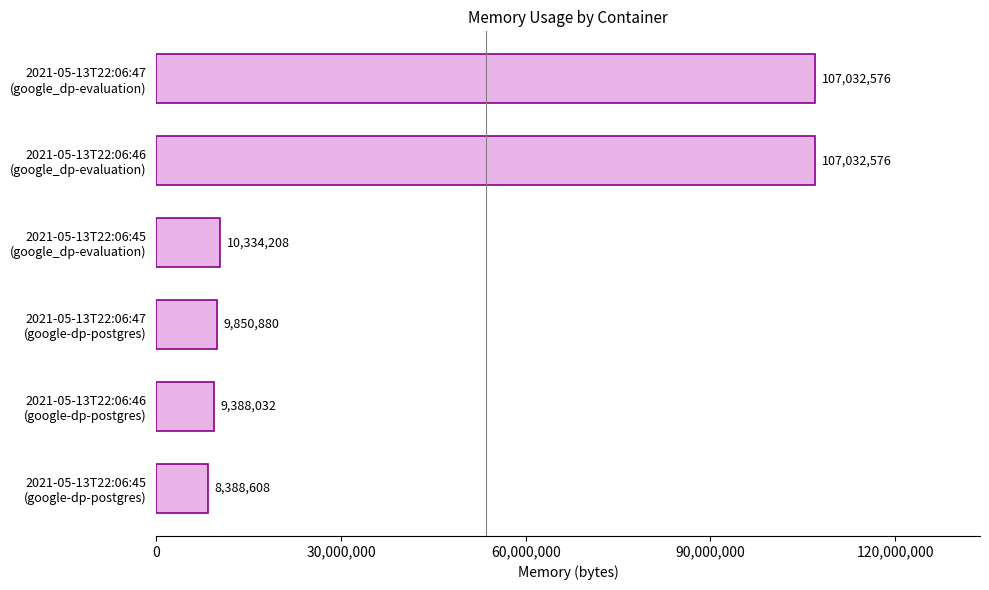

What is the difference between the second highest and second lowest values?

97644544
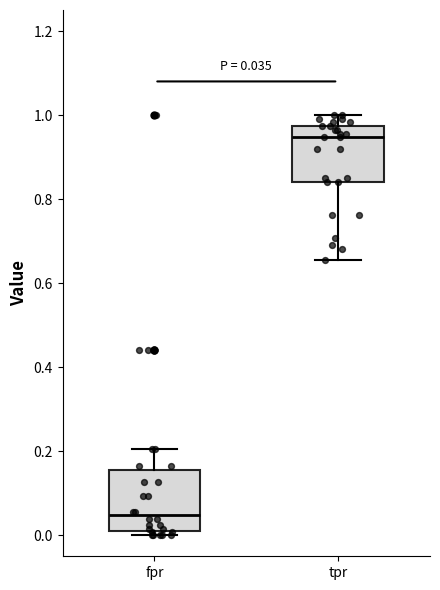

Which box has the lowest median line?

fpr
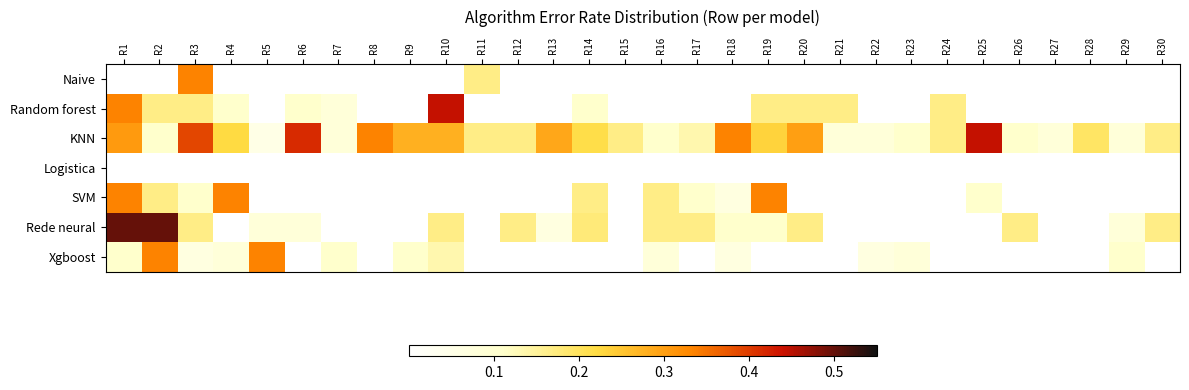

At which category is the sum across all series the highest?

R1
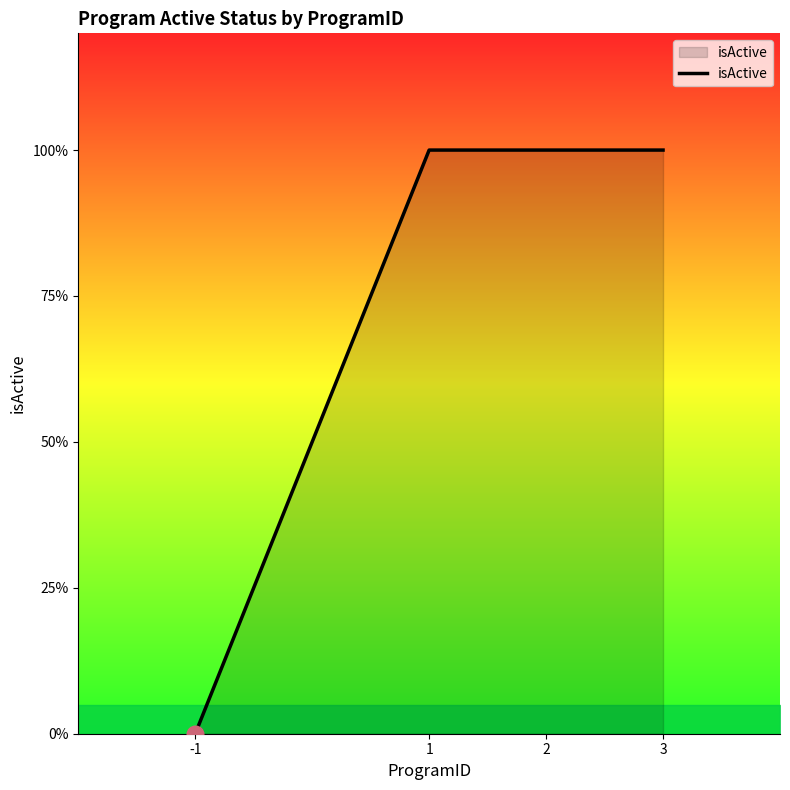

True or false: there are more than 1 points higher than both neighbors.

False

# [Your assignment]
Reproduce every line of the material with each occurrence of "highest" swapped for "largest", leaving all other text unchanged. Omit the pictures from the output.

# [Answer box]
What is the difference between the second largest and second lowest values?

97644544

Which box has the lowest median line?

fpr

At which category is the sum across all series the largest?

R1

True or false: there are more than 1 points higher than both neighbors.

False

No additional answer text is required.